Um processo judicial pode mudar a vida de uma pessoa. No Brasil a espera por uma decisão, independente do caso, se tornou uma grande agonia na vida dos cidadãos. Um estudo inédito realizado no Brasil, pelo INQJ - Instituto Nacional da Qualidade Judiciária, revelou que o tempo de processos nos Tribunais pode cair de três anos para nove meses e, para isso, só é preciso mudar a rotinas cartorárias dos tribunais. A pesquisa fará parte do “Projeto Brasil 2022 - do Brasil que temos para o Brasil que Queremos”, do PNBE Pensamento Nacional das Bases Empresariais - que propõe uma reestruturação no sistema judiciário do país.
Os responsáveis pela pesquisa acompanharam todo o caminho de um processo judicial desenvolvido por técnicos e consultores do próprio instituto. Segundo as medições, o tempo médio de um processo é de três anos. Durante esse período, ele é manipulado efetivamente pelo juiz por apenas 7 horas e isto inclui o transporte, análise da matéria, preparação de despachos, emissão de mandados, intimações e sentença. A maior parte do tempo ele passa no Cartório, isto é, dentro de pastas, acumulando poeira e 25% do tempo fica na mão dos advogados.
Quem depende de uma ação trabalhista ou mesmo de um simples processo de divórcio, por exemplo, muitas vezes tem que esperar durante meses, até mesmo durante anos, a conclusão de recursos de uma ação para voltar a ter a sua vida normal. Mas isso pode ser mudado.
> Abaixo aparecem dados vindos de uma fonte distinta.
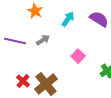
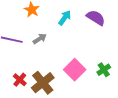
pink square: (78, 56) -> (75, 70), moved, size x1.5

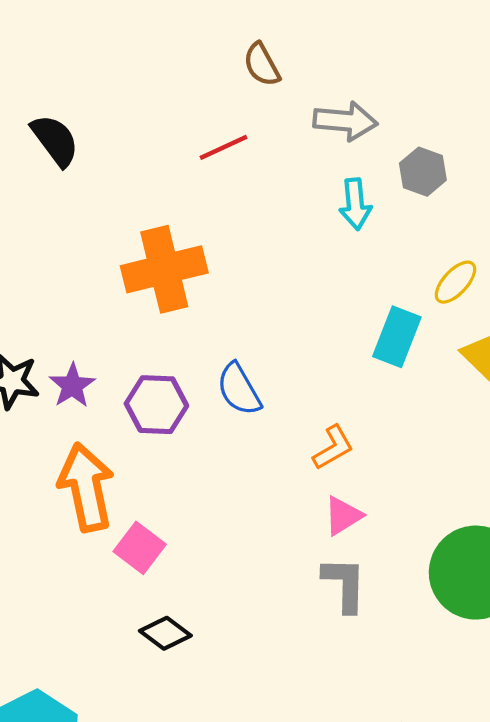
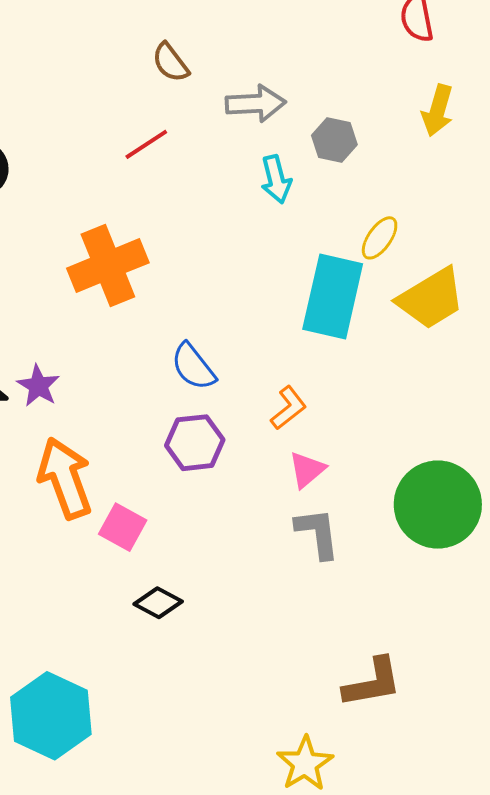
cyan rectangle: (397, 337) -> (333, 296), size x1.5
purple hexagon: (156, 405) -> (195, 443), moved

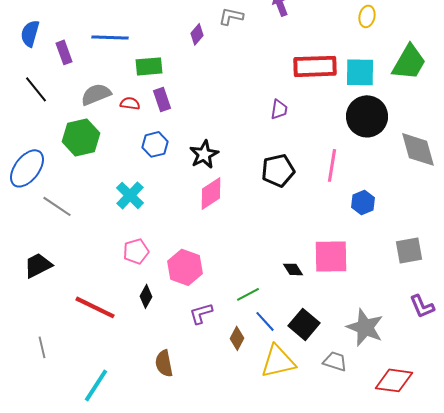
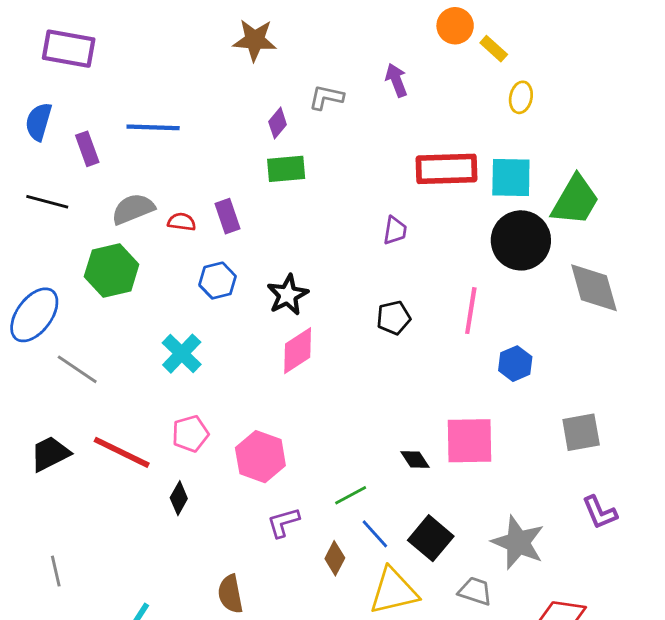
green trapezoid: (409, 62) -> (575, 200), moved
green rectangle: (149, 66) -> (286, 169), moved
black line: (36, 89) -> (47, 202), turned -36
black pentagon: (278, 170) -> (394, 318), size x0.7
black diamond: (146, 296) -> (179, 498), moved
red line: (95, 307) -> (122, 452), moved

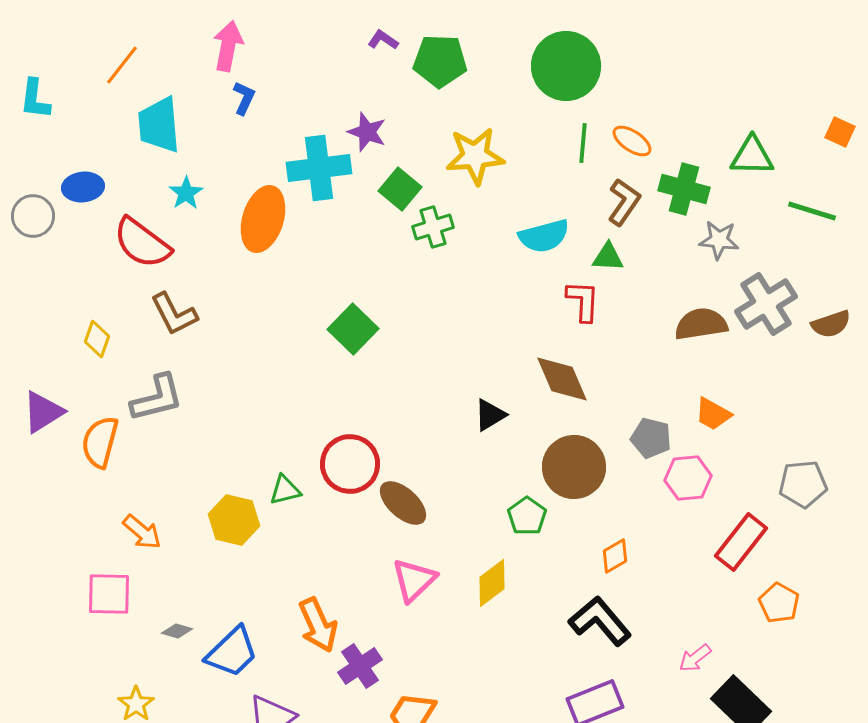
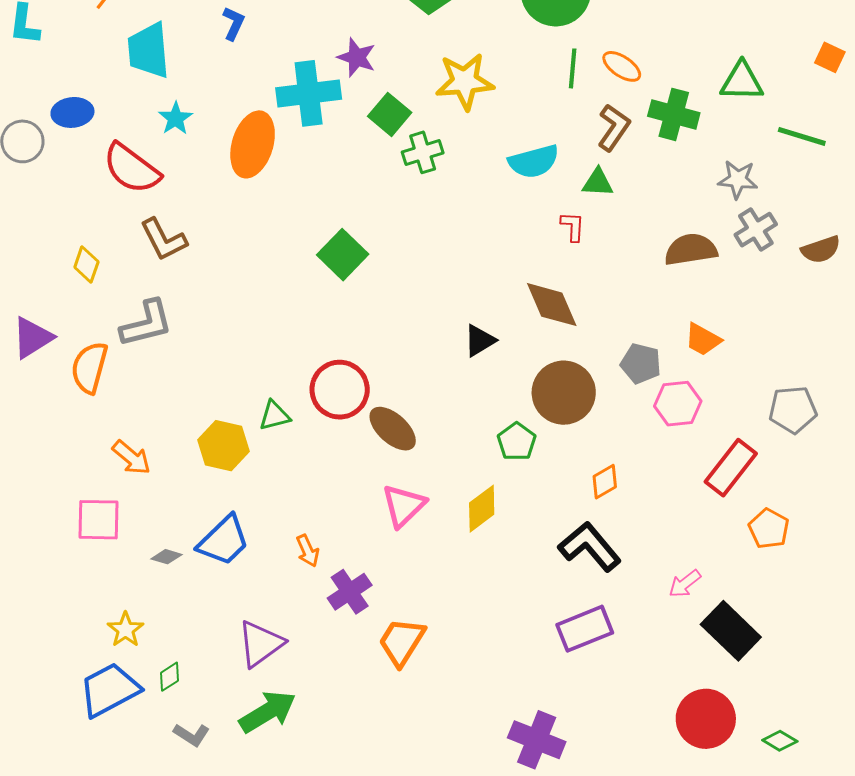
gray star: (719, 240) -> (738, 179), moved
red L-shape: (583, 301) -> (573, 227), size x0.7
gray cross: (766, 304) -> (756, 230), size x0.7
orange arrow: (318, 625) -> (308, 551), size x0.6
blue trapezoid: (232, 652) -> (224, 541), moved

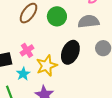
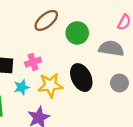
black ellipse: (70, 52) -> (81, 78), turned -65

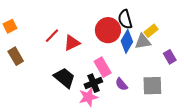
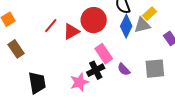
red circle: (108, 30) -> (94, 20), moved
black trapezoid: (64, 78) -> (37, 83), moved, turned 45
pink star: (88, 97) -> (79, 82), moved

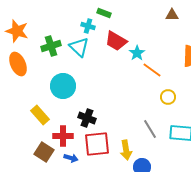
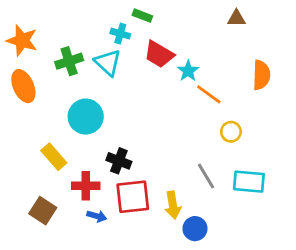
brown square: (44, 152) -> (43, 211), moved

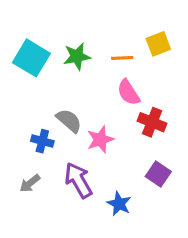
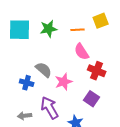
cyan square: (31, 58) -> (20, 30), turned -30
purple square: (158, 174) -> (92, 99), moved
gray arrow: (30, 183) -> (25, 116), moved, turned 32

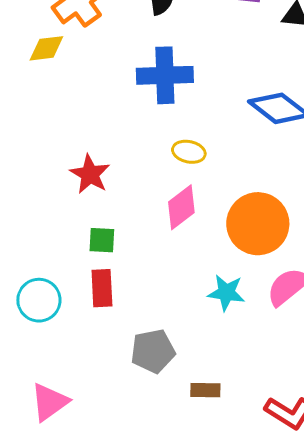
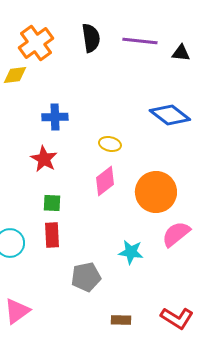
blue cross: (165, 75) -> (55, 117), moved, size x0.7
cyan star: (226, 293) -> (131, 252), moved
brown rectangle: (205, 390) -> (121, 320), moved

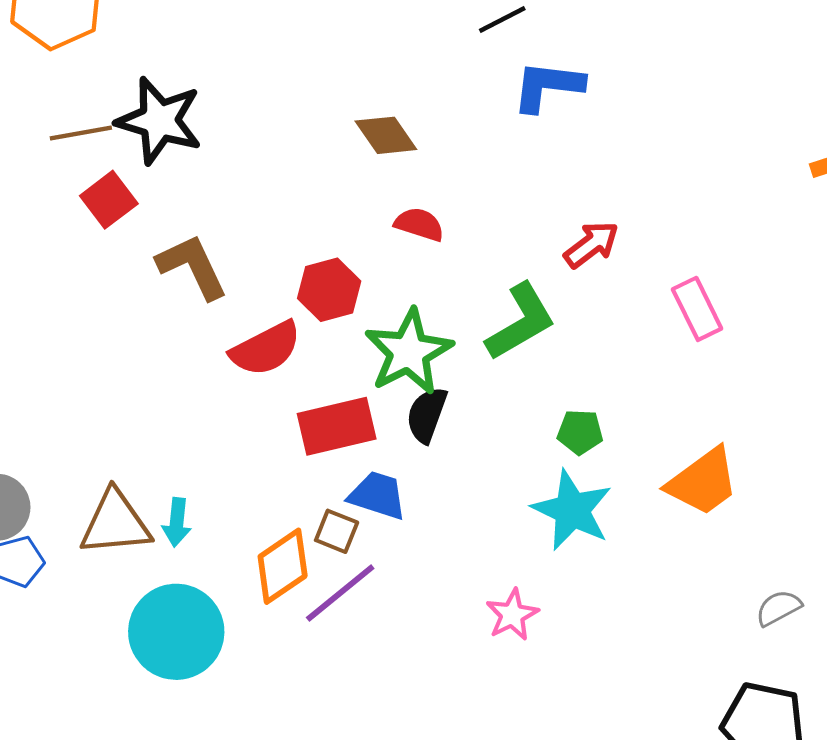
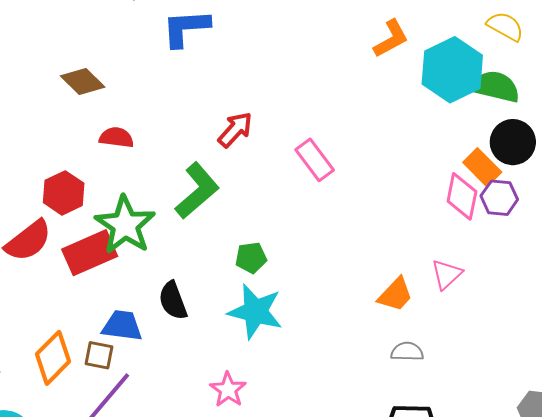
black semicircle: (427, 415) -> (173, 301), moved, turned -30
red rectangle: (337, 426) -> (90, 253), moved
orange trapezoid: (703, 482) -> (395, 295), moved, size x0.7
orange diamond: (283, 566) -> (53, 358), moved
gray semicircle: (779, 608) -> (407, 352), turned 40

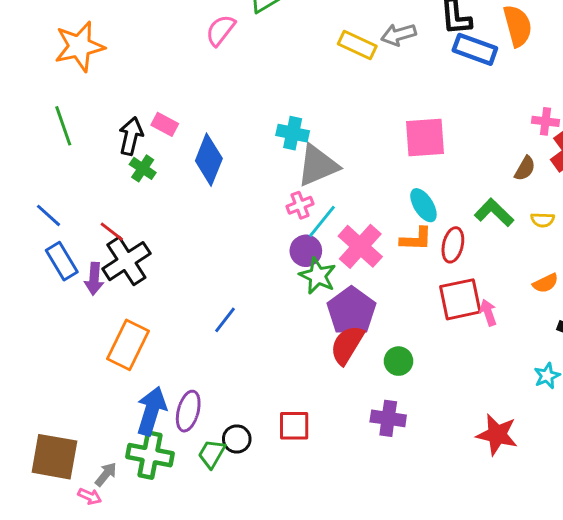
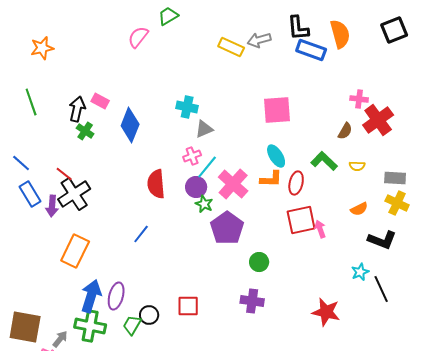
orange star: (79, 46) -> (42, 48), size x0.7
gray triangle: (318, 165) -> (204, 129), size x0.6
green star: (318, 276) -> (204, 204), size x0.7
red semicircle: (347, 345) -> (156, 184), moved, turned -36

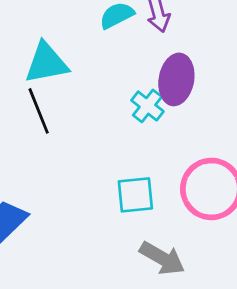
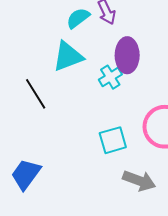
cyan triangle: (46, 63) -> (68, 56), moved
cyan cross: (147, 106) -> (110, 77), turned 30

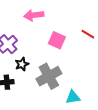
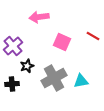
cyan triangle: (73, 97) -> (81, 81), moved

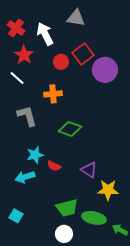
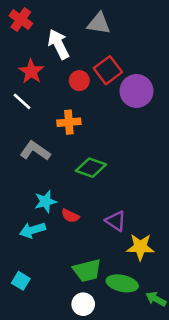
red cross: (16, 28) -> (21, 19), moved
gray L-shape: (27, 116) -> (35, 151), turned -40

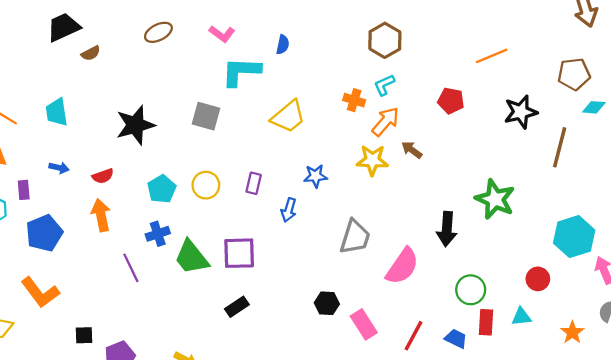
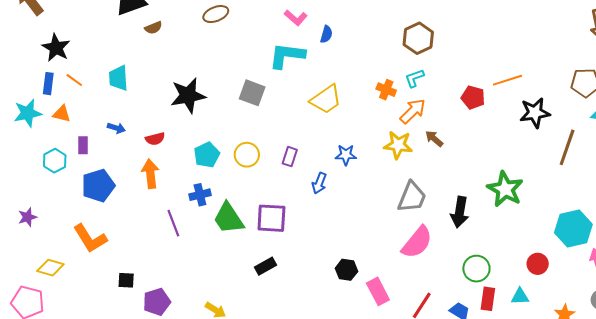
pink L-shape: (222, 34) -> (296, 18), moved
orange line: (492, 56) -> (507, 80), moved
gray trapezoid: (355, 237) -> (412, 197), moved

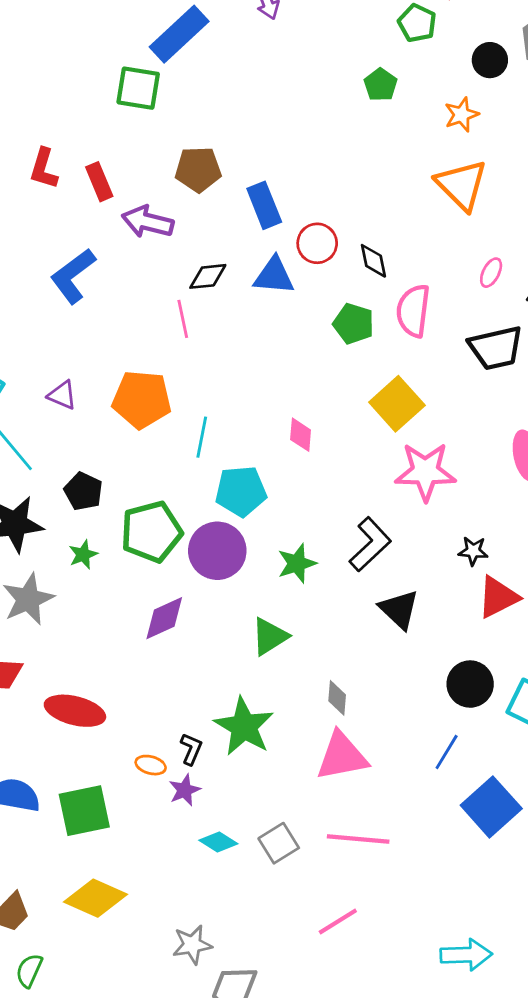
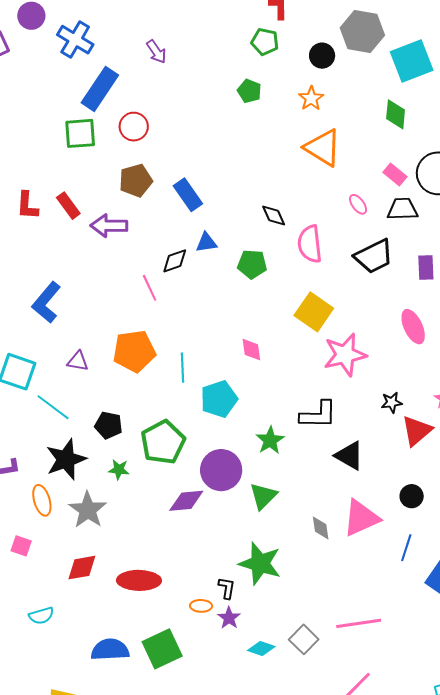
red circle: (317, 243) -> (134, 127), moved
pink ellipse: (491, 273) -> (358, 204), turned -50
blue L-shape: (73, 276) -> (46, 302), moved
black diamond: (208, 276) -> (175, 261), moved
blue triangle: (274, 276) -> (206, 243), size x0.7
green pentagon: (353, 324) -> (252, 264), moved
black L-shape: (370, 544) -> (318, 415), turned 57
purple circle: (217, 551) -> (221, 470), moved
green star: (83, 555) -> (119, 470), turned -30
purple diamond: (164, 618) -> (186, 501), turned 33
black circle: (470, 684) -> (412, 496), size x0.7
pink triangle: (342, 756) -> (361, 518), moved

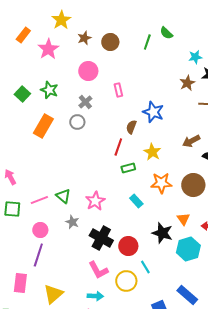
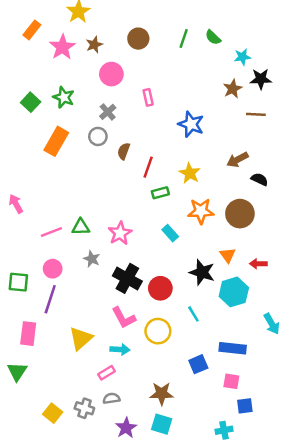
green semicircle: (166, 33) -> (213, 37), moved
brown star: (84, 38) -> (94, 45), moved
brown semicircle: (131, 127) -> (124, 151), moved
green triangle: (63, 196) -> (81, 227), turned -42
green square: (12, 209) -> (18, 282), moved
cyan line: (145, 267) -> (193, 314), moved
yellow triangle: (53, 294) -> (81, 338), moved
blue rectangle: (187, 295) -> (233, 348), turned -35

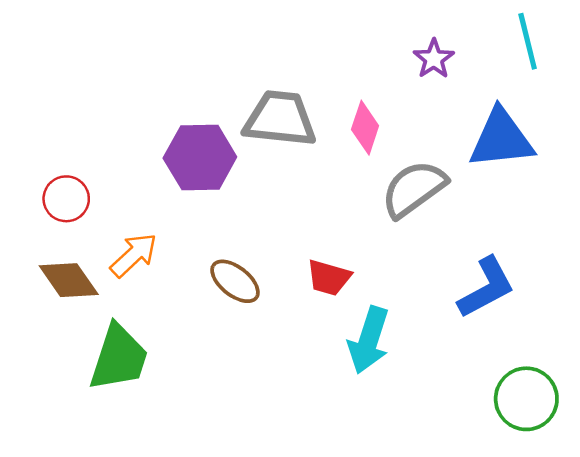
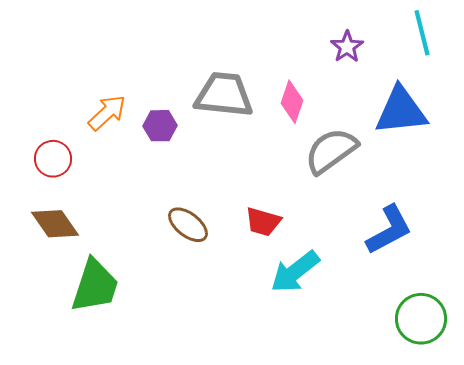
purple hexagon: (200, 158) -> (160, 126), size x0.6
orange arrow: (134, 255) -> (107, 113), moved
cyan arrow: (369, 340) -> (295, 272), turned 34

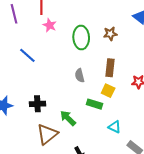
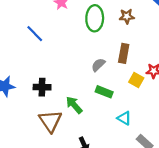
gray semicircle: (80, 75) -> (98, 65), moved, turned 56
yellow square: (108, 91) -> (136, 80), moved
brown triangle: (47, 134) -> (50, 121), turned -30

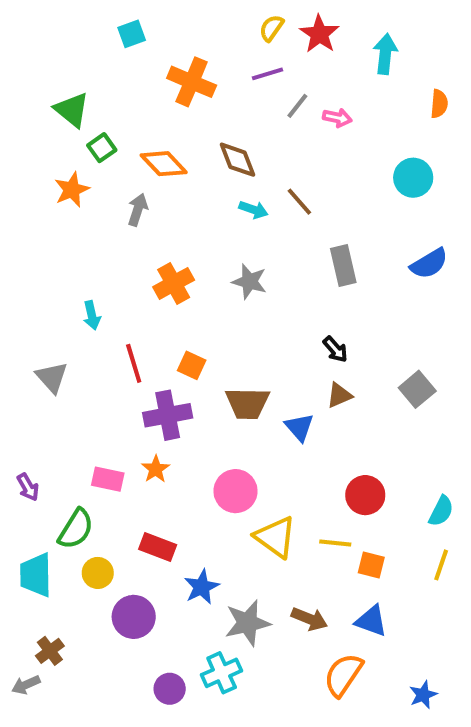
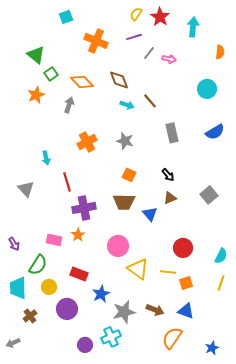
orange square: (192, 365) -> (129, 175), moved
orange square: (371, 565) -> (186, 283), turned -32
brown cross: (50, 651) -> (30, 316), moved

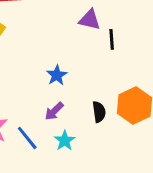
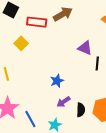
purple arrow: (54, 111) -> (64, 102), moved

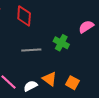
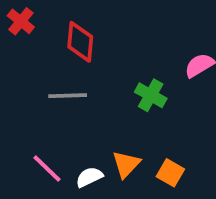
gray line: (31, 50) -> (68, 96), moved
orange triangle: (49, 79) -> (126, 164), turned 35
O estudo aponta que algumas alterações podem ser feitas com custo próximo de zero. A metodologia utilizada pelo INQJ foi avaliada pelos economistas da Fundação Ronald Coase. Para eles, os resultados alcançados pelo estudo são considerados modelo internacional de reforma judiciária, com soluções práticas, eficientes e aplicáveis em curto prazo.
Para Kurt Lenhard, um dos coordenadores do PNBE e responsável pelo Grupo Legislação e Justiça do Projeto Brasil 2022, “como já afirmou o ganhador do prêmio Nobel de economia, Douglas North, um sistema judiciário eficiente é fator determinante para o crescimento social e econômico de um país. Justamente por isso estamos há mais de quatro anos trabalhando no Projeto Brasil 2022, que pretende ir do Brasil que temos ao Brasil que queremos até a comemoração dos 200 anos da Independência”, afirma.